背景としては、5月の本田雅一氏によるコラムでも詳細が言及されていた通り、米国などと日本で対象配信サービスの数が大きく違うことがある。もちろん海外ドラマなどはNetflixやPrime Videoでも配信されているが、例えばFOXチャンネルのような、現地の放送と少ない時間差で観られる形をイメージしていた人は、今のApple TVアプリを見ると物足りなく思うだろう。また、日本のドラマも制作年が新しい作品は少ないのが現状だ。この点は、アップルも「番組放送、配信アプリの提供状況は国ごとに異なる」と発表時に説明している。

今の日本向けアプリにある「今すぐ観る」のページでは、自分がレンタルした作品に関連する他の作品をお勧めしてくれたり、「期間限定価格」や「ティーンSFファンタジー」のようなテーマの特集も用意されている。それが自分の趣味に合えば、今までより作品を視聴する機会が増えるだろう。

ただ、テレビ番組が少ないこともあって「今クールのドラマ」や、「ネットで話題のアニメ」のようなコーナーは用意されていない。こういった視聴への誘導は、現状だとNetflixなどの方が先行していると感じるので、これからの機能強化に期待したい。音楽配信サービスでいう“人気のキュレーターが作るプレイリスト”のような見せ方も増えていけば、「今まで知らなかったが自分の好みに合う作品」との出会いも増えるはずだ。

もしもNHKオンデマンドなどのテレビ番組配信や、Hulu、dTV/dアニメストア、GYAO!のような国内作品にも強いサービスが全てApple TVアプリからも探せる対象になったら、作品との出会いの機会はかなり増えるだろう。また、アプリで見つけたのを機に、お試しでそれらのサービスに契約してみる人もいるはずだ。筆者がこれまで初めて新しいサービスへの加入を決めた時も、“この作品が観たいけど他サービスでは観れないから”というのがきっかけだったことは多い。

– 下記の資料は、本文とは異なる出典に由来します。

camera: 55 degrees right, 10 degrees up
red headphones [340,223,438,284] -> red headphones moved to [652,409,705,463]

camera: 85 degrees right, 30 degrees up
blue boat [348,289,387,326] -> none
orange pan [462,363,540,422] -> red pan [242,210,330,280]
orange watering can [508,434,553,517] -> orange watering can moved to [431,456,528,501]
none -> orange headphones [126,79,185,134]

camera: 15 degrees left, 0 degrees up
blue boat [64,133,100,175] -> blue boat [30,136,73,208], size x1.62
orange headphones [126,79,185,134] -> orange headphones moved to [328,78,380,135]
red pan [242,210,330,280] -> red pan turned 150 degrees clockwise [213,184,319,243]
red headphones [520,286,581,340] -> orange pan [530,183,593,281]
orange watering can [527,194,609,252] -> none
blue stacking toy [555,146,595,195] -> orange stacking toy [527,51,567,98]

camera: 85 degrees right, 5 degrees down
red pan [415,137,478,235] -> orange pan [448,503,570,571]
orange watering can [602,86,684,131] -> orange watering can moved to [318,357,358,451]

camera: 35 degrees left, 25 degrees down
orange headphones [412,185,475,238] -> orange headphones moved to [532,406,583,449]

一方、具体的に観たいタイトルが思い浮かばない時でも、ネットで話題になったドラマや、好きな監督/俳優の作品などを空いた時間にパッと観られるような気の利いたサービスがあったら、使ってみたい人はいるはずだ。観たいのは作品であって、どの配信サービスだからというのは、多くの人は意識しないはず。そうした形を目指しているのが新しいApple TVアプリなのではないだろうか。

なお、既報の通り米国での「WWDC 2019」で発表された新しいmacOS「Catalina」では、これまでの「iTunes」が無くなり、Apple Music/Apple Podcasts/Apple TVの3つのアプリに置き換わることが発表された。また、秋にスタートが予告されている、アップル独自の映像サブスクリプションサービス「Apple TV+」も、Apple TVアプリから利用できる予定。このサービスでは、スピルバーグのドラマなど、多くのオリジナルコンテンツが楽しめるようだ。

アップルは秋にApple TV+のサービスを開始すると発表

日本の放送局などのコンテンツホルダーが、こうした動きを機に最新作を他社配信サービスへ積極的に提供するようになっていくのかは分からない。ただ、映画/テレビ番組などの違いは関係なく、作品そのものの魅力やネットでの話題をきっかけに再生数が大きく伸びてヒットする作品が実際にあるのは事実。もしApple TVアプリがそんな作品と人を結び付ける機会を増やせたら、多くの人にとって手放せないアプリになるはずだ。

今後のコンテンツの充実具合で、日本のApple TVアプリが“項目が少ないただの目次”のようになってしまうのか、それとも強力なプラットフォームになるのか変わるだろう。1人のユーザーとしては、映像を観るためにアプリを毎度切り替えるような面倒を省き、観たい時間にすぐ視聴までできる、そんなアプリに今後なって欲しいと期待している。